ACTIVITY: Below are entries; output exactly the lines from the one with "68: (123, 1014)" to the one with "100: (654, 533)", both included, and nothing else.

RECORDS FOR THE TASK:

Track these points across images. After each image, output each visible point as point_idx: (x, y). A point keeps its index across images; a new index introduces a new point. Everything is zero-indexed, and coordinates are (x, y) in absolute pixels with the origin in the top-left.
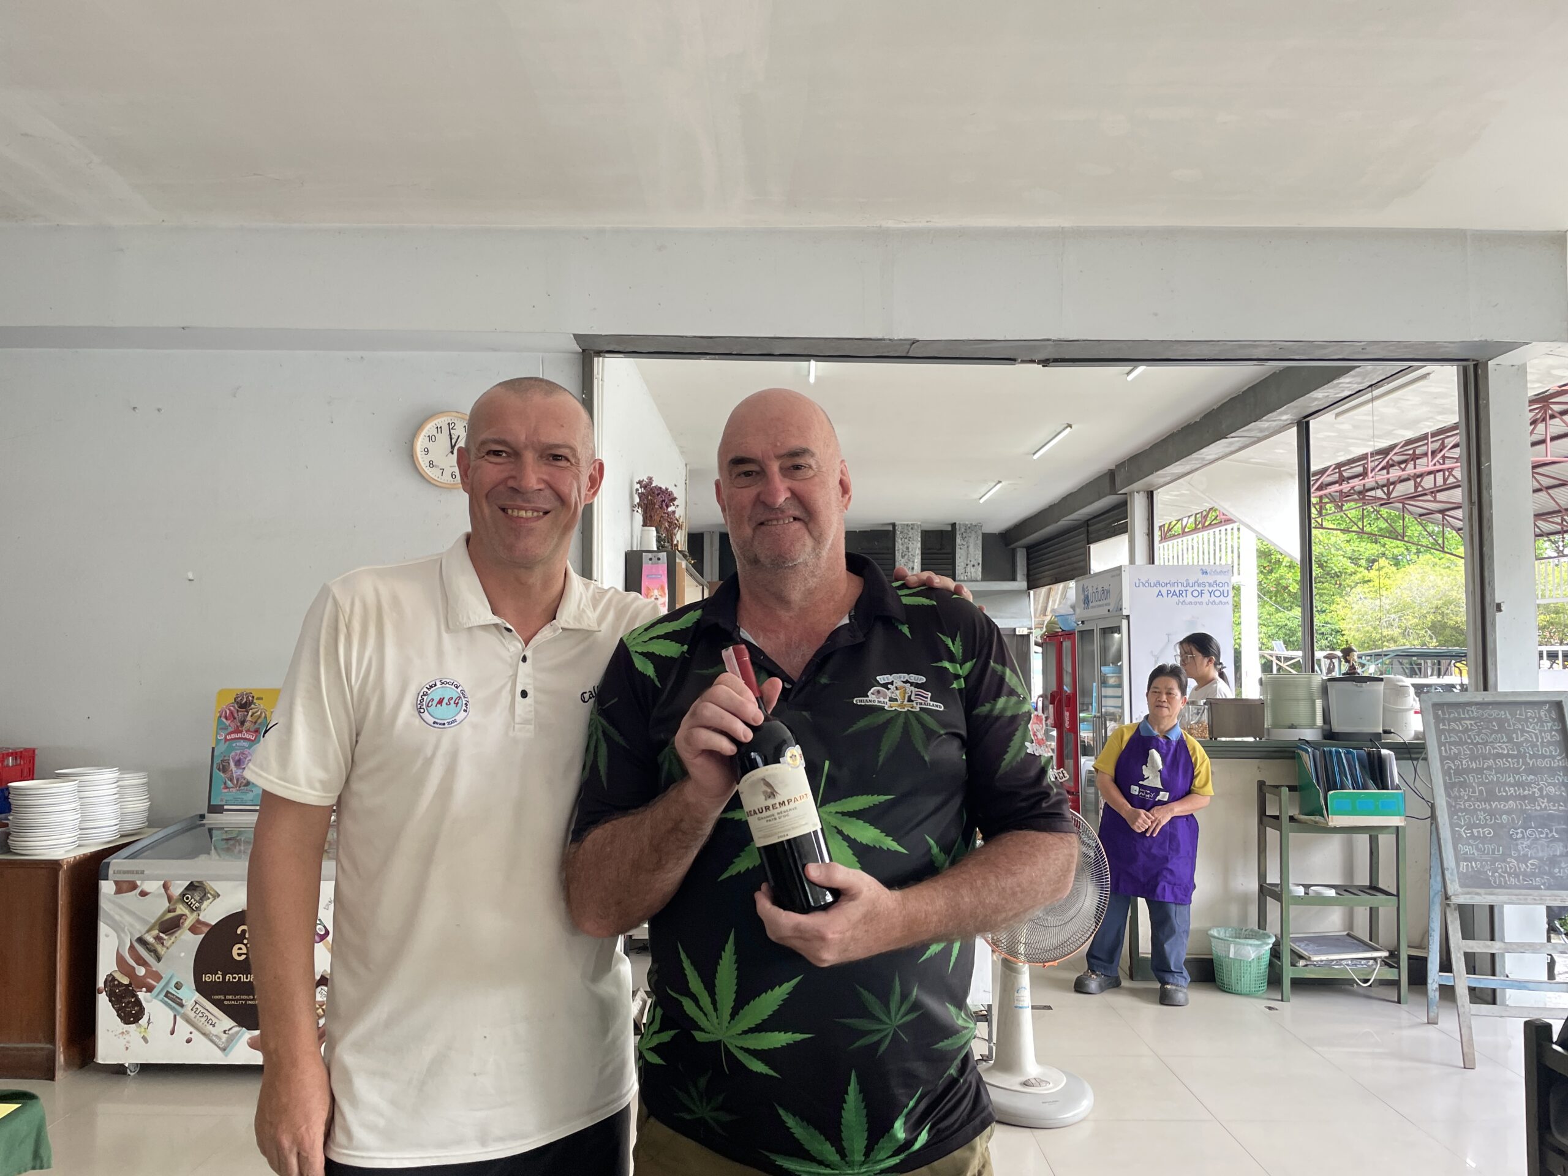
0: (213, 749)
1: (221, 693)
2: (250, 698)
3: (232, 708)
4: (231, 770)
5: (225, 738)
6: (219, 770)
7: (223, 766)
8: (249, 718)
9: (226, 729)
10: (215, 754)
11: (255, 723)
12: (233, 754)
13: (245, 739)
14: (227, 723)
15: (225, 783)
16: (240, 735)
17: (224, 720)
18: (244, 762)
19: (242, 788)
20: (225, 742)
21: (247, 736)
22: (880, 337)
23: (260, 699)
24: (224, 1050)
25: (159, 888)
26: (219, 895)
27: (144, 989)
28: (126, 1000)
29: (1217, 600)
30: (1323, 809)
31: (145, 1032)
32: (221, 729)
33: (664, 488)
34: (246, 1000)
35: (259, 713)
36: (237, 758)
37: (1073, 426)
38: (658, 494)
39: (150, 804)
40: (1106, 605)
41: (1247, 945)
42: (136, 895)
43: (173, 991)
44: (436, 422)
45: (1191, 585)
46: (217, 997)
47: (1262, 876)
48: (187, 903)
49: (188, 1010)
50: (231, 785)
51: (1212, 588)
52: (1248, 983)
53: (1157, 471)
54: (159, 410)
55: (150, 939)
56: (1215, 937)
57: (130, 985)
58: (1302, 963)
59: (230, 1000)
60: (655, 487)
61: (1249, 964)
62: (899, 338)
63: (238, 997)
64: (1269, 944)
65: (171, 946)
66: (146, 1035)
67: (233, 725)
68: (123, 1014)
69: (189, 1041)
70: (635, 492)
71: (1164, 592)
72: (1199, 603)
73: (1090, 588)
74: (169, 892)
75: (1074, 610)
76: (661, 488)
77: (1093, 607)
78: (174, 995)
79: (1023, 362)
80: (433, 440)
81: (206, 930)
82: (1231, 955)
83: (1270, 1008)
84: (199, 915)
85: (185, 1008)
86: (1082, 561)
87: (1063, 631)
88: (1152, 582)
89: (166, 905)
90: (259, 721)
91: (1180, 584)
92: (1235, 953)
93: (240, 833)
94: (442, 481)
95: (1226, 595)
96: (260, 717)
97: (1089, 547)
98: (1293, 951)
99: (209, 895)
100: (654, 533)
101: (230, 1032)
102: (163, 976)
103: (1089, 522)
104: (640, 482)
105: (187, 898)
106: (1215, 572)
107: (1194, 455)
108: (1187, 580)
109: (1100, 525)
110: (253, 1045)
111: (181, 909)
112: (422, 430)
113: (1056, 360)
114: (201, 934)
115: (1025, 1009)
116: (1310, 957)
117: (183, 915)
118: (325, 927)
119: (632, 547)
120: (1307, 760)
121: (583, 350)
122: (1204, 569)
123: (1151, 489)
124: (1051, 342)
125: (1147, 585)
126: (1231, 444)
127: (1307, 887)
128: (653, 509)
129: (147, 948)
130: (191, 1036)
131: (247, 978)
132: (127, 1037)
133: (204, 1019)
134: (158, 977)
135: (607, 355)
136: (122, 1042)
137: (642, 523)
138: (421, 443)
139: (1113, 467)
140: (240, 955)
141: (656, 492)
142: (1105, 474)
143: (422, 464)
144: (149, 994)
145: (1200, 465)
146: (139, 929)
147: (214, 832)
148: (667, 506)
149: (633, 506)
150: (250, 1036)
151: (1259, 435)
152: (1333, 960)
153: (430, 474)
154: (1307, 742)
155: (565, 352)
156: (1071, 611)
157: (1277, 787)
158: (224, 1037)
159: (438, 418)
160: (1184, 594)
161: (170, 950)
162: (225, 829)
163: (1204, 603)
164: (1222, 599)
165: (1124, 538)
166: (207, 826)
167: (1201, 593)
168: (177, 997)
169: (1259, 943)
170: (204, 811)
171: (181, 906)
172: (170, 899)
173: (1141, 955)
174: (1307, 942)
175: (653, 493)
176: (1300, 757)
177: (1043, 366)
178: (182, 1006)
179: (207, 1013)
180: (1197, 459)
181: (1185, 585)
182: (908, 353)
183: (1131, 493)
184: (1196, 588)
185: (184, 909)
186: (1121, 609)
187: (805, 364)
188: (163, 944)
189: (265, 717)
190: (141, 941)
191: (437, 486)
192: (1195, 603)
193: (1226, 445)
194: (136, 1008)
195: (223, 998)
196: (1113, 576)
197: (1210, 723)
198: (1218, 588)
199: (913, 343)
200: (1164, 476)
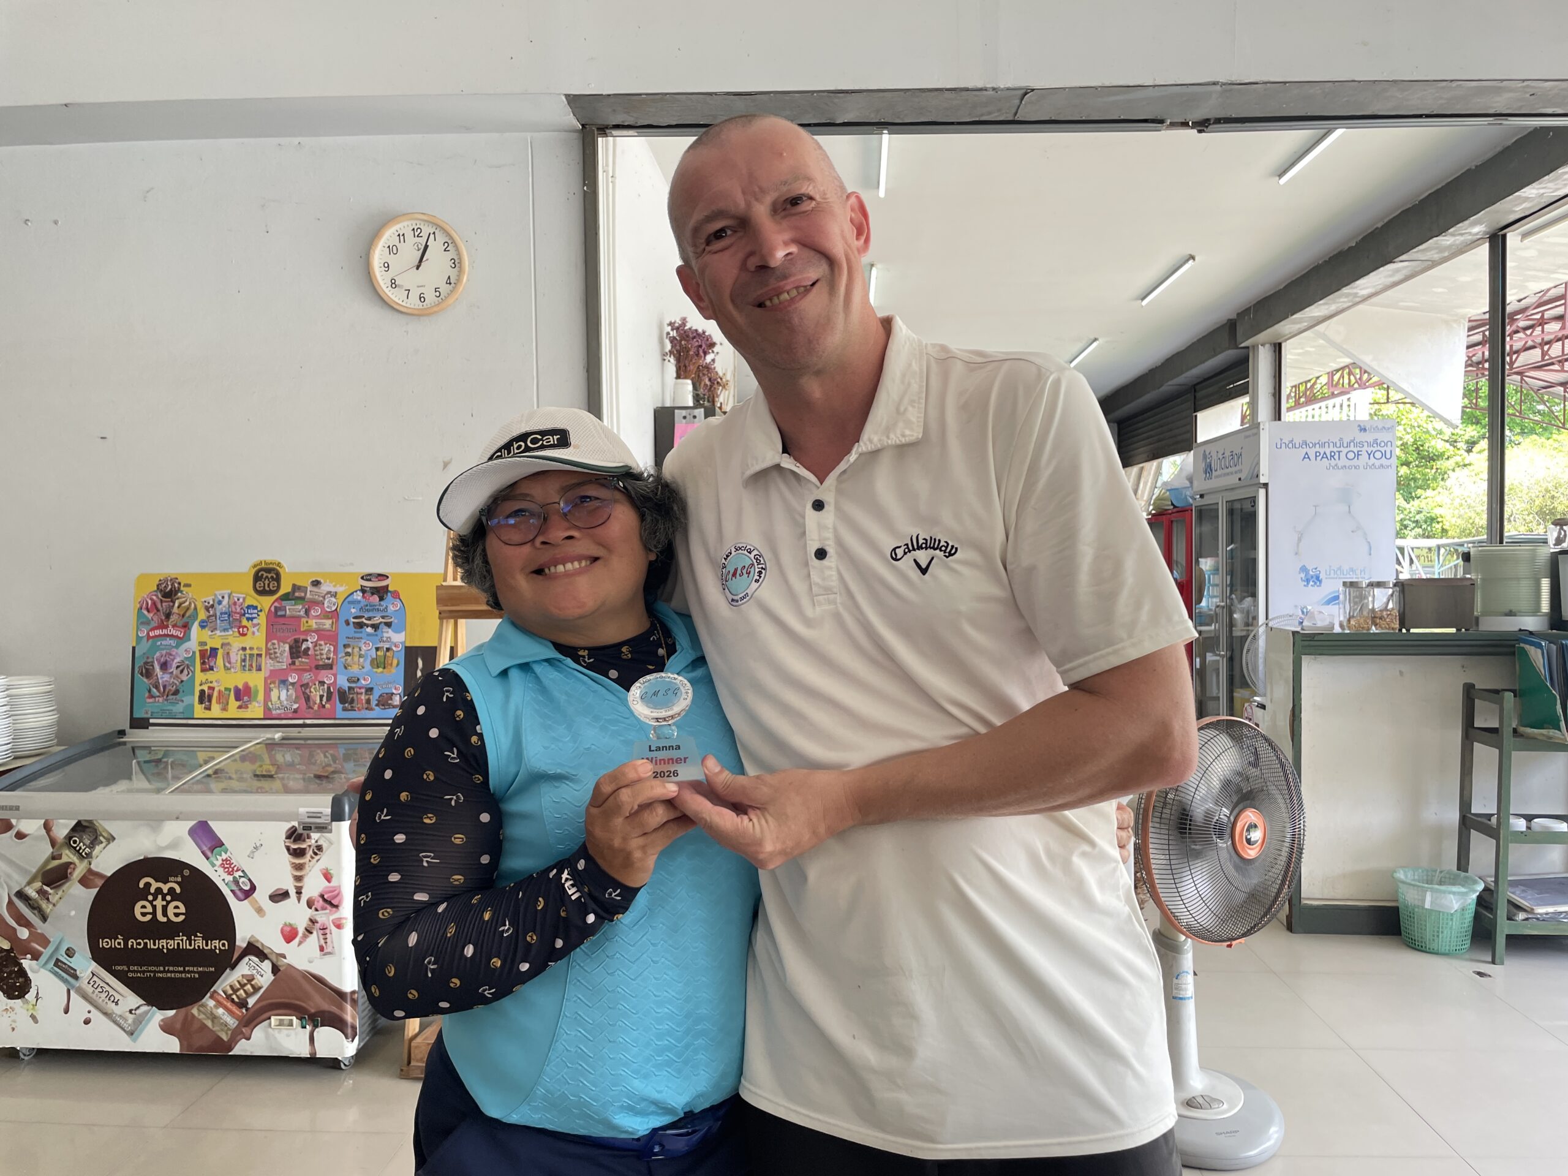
0: (134, 648)
1: (143, 577)
2: (176, 585)
3: (154, 597)
4: (157, 675)
5: (148, 634)
6: (142, 674)
7: (147, 670)
8: (175, 610)
9: (147, 623)
10: (136, 655)
11: (183, 616)
12: (158, 654)
13: (172, 636)
14: (150, 616)
15: (150, 691)
16: (165, 632)
17: (145, 612)
18: (171, 665)
19: (170, 697)
20: (148, 640)
21: (174, 632)
22: (980, 85)
23: (188, 585)
24: (131, 1034)
25: (39, 828)
26: (114, 839)
27: (29, 956)
28: (8, 970)
29: (1378, 463)
30: (1559, 721)
31: (33, 1009)
32: (142, 623)
33: (700, 331)
34: (155, 972)
35: (187, 603)
36: (162, 660)
37: (1196, 258)
38: (694, 338)
39: (58, 717)
40: (1236, 472)
41: (1450, 893)
42: (11, 837)
43: (64, 958)
44: (397, 227)
45: (1345, 445)
46: (119, 968)
47: (1465, 804)
48: (75, 848)
49: (83, 983)
50: (158, 694)
51: (1372, 448)
52: (1448, 939)
53: (1292, 315)
54: (56, 222)
55: (31, 892)
56: (1403, 882)
57: (11, 950)
58: (1521, 916)
59: (136, 971)
60: (690, 329)
61: (1450, 917)
62: (1006, 86)
63: (144, 968)
64: (1476, 891)
65: (57, 902)
66: (35, 1013)
67: (156, 618)
68: (5, 987)
69: (87, 1022)
70: (665, 336)
71: (1312, 456)
72: (1355, 468)
73: (1214, 454)
74: (51, 833)
75: (1191, 483)
76: (696, 330)
77: (1217, 477)
78: (65, 964)
79: (1173, 125)
80: (395, 252)
81: (100, 882)
82: (1427, 906)
83: (1480, 974)
84: (90, 864)
85: (80, 981)
86: (1188, 432)
87: (1175, 507)
88: (1297, 441)
89: (49, 850)
90: (188, 614)
91: (1331, 445)
92: (1432, 902)
93: (166, 754)
94: (408, 305)
95: (1388, 456)
96: (188, 609)
97: (1196, 416)
98: (1510, 902)
99: (101, 838)
100: (690, 387)
101: (138, 1012)
102: (51, 940)
103: (1197, 387)
104: (671, 324)
105: (75, 842)
106: (1377, 429)
107: (1345, 290)
108: (1341, 439)
109: (1210, 390)
110: (167, 1027)
111: (68, 856)
112: (380, 239)
113: (1218, 121)
114: (96, 887)
115: (1187, 1001)
116: (1533, 909)
117: (71, 863)
118: (250, 880)
119: (663, 401)
120: (1537, 656)
121: (583, 125)
122: (1362, 425)
123: (1279, 341)
124: (1218, 88)
125: (1290, 445)
126: (1398, 271)
127: (1529, 818)
128: (687, 356)
129: (29, 904)
130: (89, 1015)
131: (155, 945)
132: (12, 1014)
133: (104, 995)
134: (45, 941)
135: (615, 132)
136: (5, 1021)
137: (675, 375)
138: (378, 256)
139: (1234, 316)
140: (144, 914)
141: (691, 336)
142: (1223, 326)
143: (382, 283)
144: (35, 962)
145: (1350, 304)
146: (19, 881)
147: (137, 752)
148: (705, 353)
149: (665, 355)
150: (162, 1017)
151: (1436, 257)
152: (1561, 913)
153: (393, 297)
154: (1531, 633)
155: (559, 131)
156: (1187, 484)
157: (1497, 692)
158: (131, 1018)
159: (398, 223)
160: (1336, 457)
161: (56, 909)
162: (153, 748)
163: (1361, 467)
164: (1384, 461)
165: (1245, 399)
166: (129, 746)
167: (1358, 455)
168: (69, 966)
169: (1463, 890)
170: (125, 725)
171: (67, 852)
172: (53, 843)
173: (1304, 902)
174: (1522, 888)
175: (688, 336)
176: (1524, 653)
177: (1200, 131)
178: (76, 978)
179: (108, 988)
180: (1347, 296)
181: (1338, 445)
182: (1016, 114)
183: (1255, 347)
184: (1352, 448)
185: (72, 856)
186: (1257, 476)
187: (874, 138)
188: (48, 899)
189: (195, 608)
190: (21, 895)
191: (402, 312)
192: (1350, 467)
193: (1390, 273)
194: (21, 980)
195: (126, 969)
196: (1246, 437)
197: (1402, 610)
198: (1379, 448)
199: (1026, 94)
200: (1300, 321)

WRITTEN ANSWER:
68: (123, 1014)
69: (189, 1041)
70: (635, 492)
71: (1164, 592)
72: (1199, 603)
73: (1090, 588)
74: (169, 892)
75: (1074, 610)
76: (661, 488)
77: (1093, 607)
78: (174, 995)
79: (1023, 362)
80: (433, 440)
81: (206, 930)
82: (1231, 955)
83: (1270, 1008)
84: (199, 915)
85: (185, 1008)
86: (1082, 561)
87: (1063, 631)
88: (1152, 582)
89: (166, 905)
90: (259, 721)
91: (1180, 584)
92: (1235, 953)
93: (240, 833)
94: (442, 481)
95: (1226, 595)
96: (260, 717)
97: (1089, 547)
98: (1293, 951)
99: (209, 895)
100: (654, 533)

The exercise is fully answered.